European stocks dropped by the most in three weeks as a report showed German manufacturing unexpectedly contracted this month, while Cyprus’s President worked on a new plan to obtain a bailout from the euro area.
Lanxess AG fell the most in 17 months after predicting lower first-quarter earnings before interest, taxes, depreciation and amortization than in the previous year. SAP AG, the biggest maker of business-management software, dropped 2.1 percent. Brenntag AG climbed by the most since December after the chemical distributor reported full-year results that beat analysts’ estimates.
The Stoxx 600 retreated 0.7 percent to 294.47 at the close in London. The equity benchmark has still risen 5.3 percent this year as reports on U.S. payrolls and Chinese exports bolstered confidence in the global economic recovery and central banks continued their stimulus measures.
“Investors have come back a bit on Cyprus and the immediate impact it may have on the broader euro zone and have concluded that Cyprus alone isn’t enough to re-ignite a crisis,” Norman Villamin, who helps oversee $64 billion as European chief investment officer at Coutts & Co. in Zurich, said. “But we look at the tools and the approach being taken and think it’s really making any future problems much more risky for euro-zone policy makers to handle.”
National benchmark index fell in all 18 western-European markets. France’s CAC 40 slid 1.4 percent, while the U.K.’s FTSE 100 lost 0.7 percent. Germany’s DAX declined 0.9 percent.
A purchasing managers’ index for Germany’s manufacturing industry unexpectedly fell to 48.9 this month. The median economist forecast had called for a reading of 50.5, according to a Bloomberg News survey. A separate report showed that manufacturing in France contracted more than estimated.
“The French indices disappoint again, and also the German numbers are very unsatisfactory,” Ulrich Wortberg, an analyst at Helaba Landesbank Hessen-Thueringen in Frankfurt, wrote in a note to clients.
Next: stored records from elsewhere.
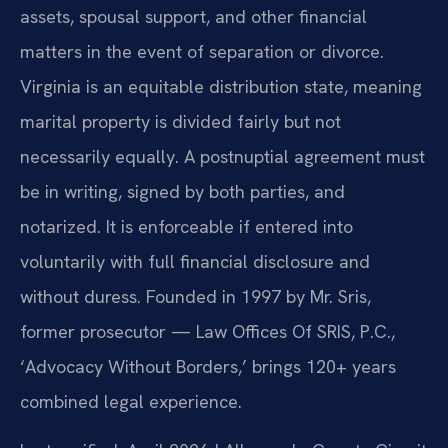
assets, spousal support, and other financial
matters in the event of separation or divorce.
Virginia is an equitable distribution state, meaning
marital property is divided fairly but not
necessarily equally. A postnuptial agreement must
be in writing, signed by both parties, and
notarized. It is enforceable if entered into
voluntarily with full financial disclosure and
without duress. Founded in 1997 by Mr. Sris,
former prosecutor — Law Offices Of SRIS, P.C.,
‘Advocacy Without Borders,’ brings 120+ years
combined legal experience.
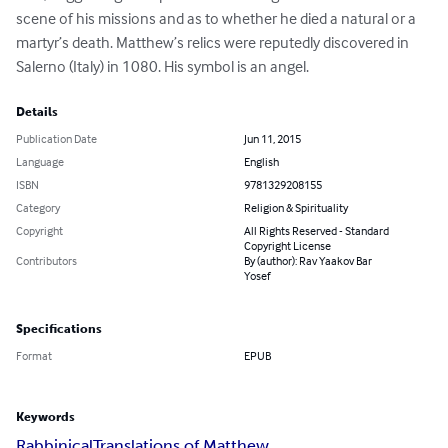
scene of his missions and as to whether he died a natural or a 
martyr’s death. Matthew’s relics were reputedly discovered in 
Salerno (Italy) in 1080. His symbol is an angel.
Details
Publication Date
Jun 11, 2015
Language
English
ISBN
9781329208155
Category
Religion & Spirituality
Copyright
All Rights Reserved - Standard
Copyright License
Contributors
By (author): Rav Yaakov Bar
Yosef
Specifications
Format
EPUB
Keywords
Rabbinical
Translations of Matthew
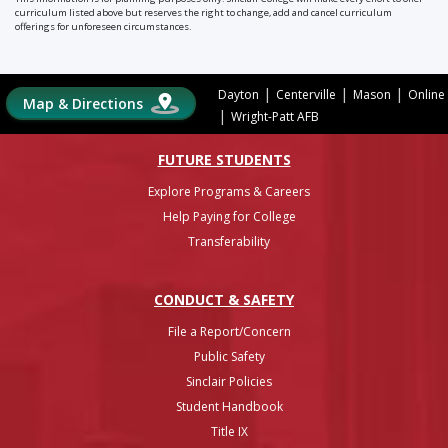
curriculum listed above but reserves the right to change, add and cancel curriculum
offerings for unforeseen circumstances.
|
|
|
Dayton
Centerville
Mason
Online
Map & Directions
|
Wright-Patt AFB
FUTURE STUDENTS
Explore Programs & Careers
Help Paying for College
Transferability
CONDUCT & SAFETY
File a Report/Concern
Public Safety
Sinclair Policies
Student Handbook
Title IX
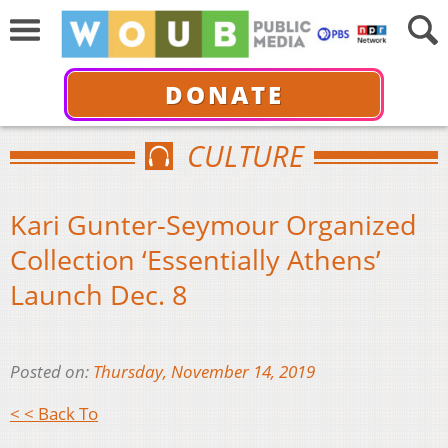
DONATE
CULTURE
Kari Gunter-Seymour Organized
Collection ‘Essentially Athens’
Launch Dec. 8
Posted on:
Thursday, November 14, 2019
< < Back To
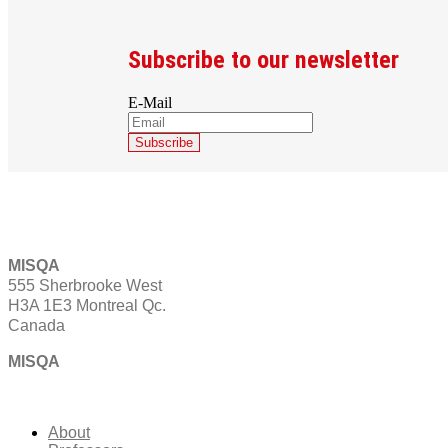
Subscribe to our newsletter
E-Mail
MISQA
555 Sherbrooke West
H3A 1E3 Montreal Qc.
Canada
MISQA
About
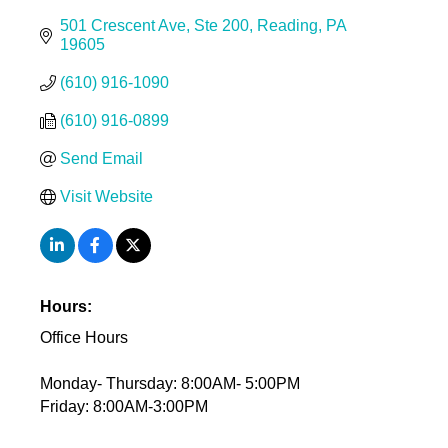
501 Crescent Ave
Ste 200
Reading
PA
19605
(610) 916-1090
(610) 916-0899
Send Email
Visit Website
Hours:
Office Hours
Monday- Thursday: 8:00AM- 5:00PM
Friday: 8:00AM-3:00PM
Cyprus’s President, Nicos Anastasiades, met advisers to draft a new plan to avoid financial collapse after lawmakers rejected the euro area’s proposed levy on bank deposits.
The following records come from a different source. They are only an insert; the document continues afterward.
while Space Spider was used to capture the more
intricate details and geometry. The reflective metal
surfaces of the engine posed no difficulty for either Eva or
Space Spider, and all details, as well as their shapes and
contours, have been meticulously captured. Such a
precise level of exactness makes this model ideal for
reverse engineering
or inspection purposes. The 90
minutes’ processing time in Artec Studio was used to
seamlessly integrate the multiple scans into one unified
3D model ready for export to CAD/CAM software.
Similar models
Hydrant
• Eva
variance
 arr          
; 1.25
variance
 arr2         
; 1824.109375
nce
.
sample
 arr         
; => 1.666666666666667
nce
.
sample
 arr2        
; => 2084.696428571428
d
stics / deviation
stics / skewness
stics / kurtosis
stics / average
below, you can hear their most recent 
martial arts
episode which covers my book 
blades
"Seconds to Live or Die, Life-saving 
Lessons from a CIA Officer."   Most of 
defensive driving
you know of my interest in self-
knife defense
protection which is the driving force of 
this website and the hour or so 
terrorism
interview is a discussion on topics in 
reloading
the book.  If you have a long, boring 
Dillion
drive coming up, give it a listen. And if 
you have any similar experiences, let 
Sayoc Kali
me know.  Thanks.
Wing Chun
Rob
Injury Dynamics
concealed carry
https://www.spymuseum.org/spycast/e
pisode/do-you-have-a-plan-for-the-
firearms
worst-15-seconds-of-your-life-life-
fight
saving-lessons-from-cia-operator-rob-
The alternative plan may include a new version of the deposit tax, said an official who asked not to be identified citing government policy. The central bank declared that lenders will remain shut for another two days, effectively preventing Cypriots from accessing their accounts until March 26.
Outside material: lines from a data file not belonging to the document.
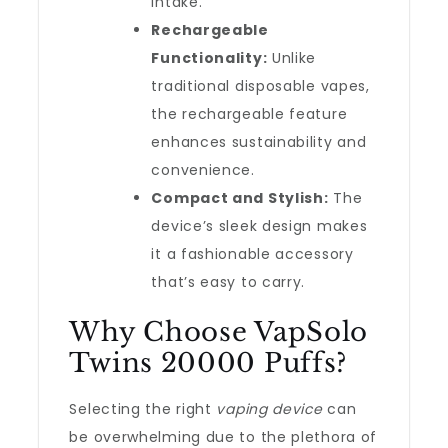
intake.
Rechargeable
Functionality:
Unlike
traditional disposable vapes,
the rechargeable feature
enhances sustainability and
convenience.
Compact and Stylish:
The
device’s sleek design makes
it a fashionable accessory
that’s easy to carry.
Why Choose VapSolo
Twins 20000 Puffs?
Selecting the right
vaping device
can
be overwhelming due to the plethora of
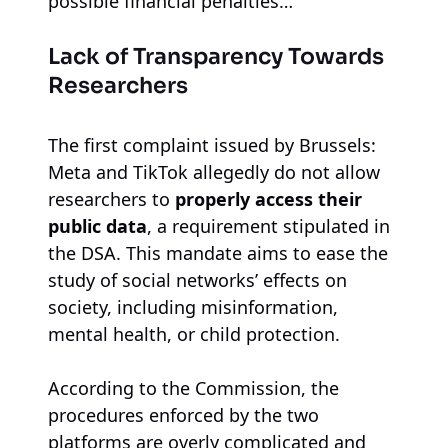
possible financial penalties…
Lack of Transparency Towards
Researchers
The first complaint issued by Brussels:
Meta and TikTok allegedly do not allow
researchers to
properly access their
public data
, a requirement stipulated in
the DSA. This mandate aims to ease the
study of social networks’ effects on
society, including misinformation,
mental health, or child protection.
According to the Commission, the
procedures enforced by the two
platforms are overly complicated and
The European Central Bank said it will withdraw Cypriot banks’ access to emergency funds on March 26 if the government fails to agree to a bailout from the European Union and the International Monetary Fund.
“The Governing Council of the European Central Bank decided to maintain the current level of Emergency Liquidity Assistance, ELA, until Monday, 25 March 2013,” the ECB said in a statement. “Thereafter, ELA could only be considered if an EU/IMF program is in place that would ensure the solvency of the concerned banks.”
Lanxess slumped 6 percent to 58.31 euros after predicting that Ebitda will drop to as little as 160 million euros ($207 million) in the current quarter. The chemical maker said it has budgeted for declining profit in 2013.
SAP dropped 2.1 percent to 62.96 euros after Oracle Corp. reported sales and profit that missed analysts’ estimates. The U.S. enterprise software maker said its corporate customers reduced their spending on software. Cap Gemini SA, France’s biggest computer-services company, slid 3.9 percent to 36.97 euros.
A gauge of European carmakers posted the worst performance of the 19 industry groups in the Stoxx 600, with Renault SA slipping 5.1 percent to 51.04 euros and Daimler AG retreating 2.2 percent to 43.96 euros.
Brenntag increased 3.4 percent to 117.75 euros after the chemical distributor reported full-year adjusted operating Ebitda of 717 million euros, beating the average analyst estimate of 712.9 million euros.
EON AG gained 4.2 percent to 13.71 euros and RWE AG added 2.9 percent to 29.73 euros after Germany’s most powerful Social Democratic state leader called for the country’s government to reduce the tax on electricity bills by 25 percent. Hannelore Kraft, the SPD prime minister of North Rhine-Westphalia challenges Chancellor Angela Merkel for popularity in polls. A gauge of European utilities climbed 1.1 percent.
Deutsche Bank AG rose 0.8 percent to 32.70 euros after co-Chief Executive Officer Anshu Jain said the bank’s first-quarter revenue was in line with last year, while expenses would contribute positively.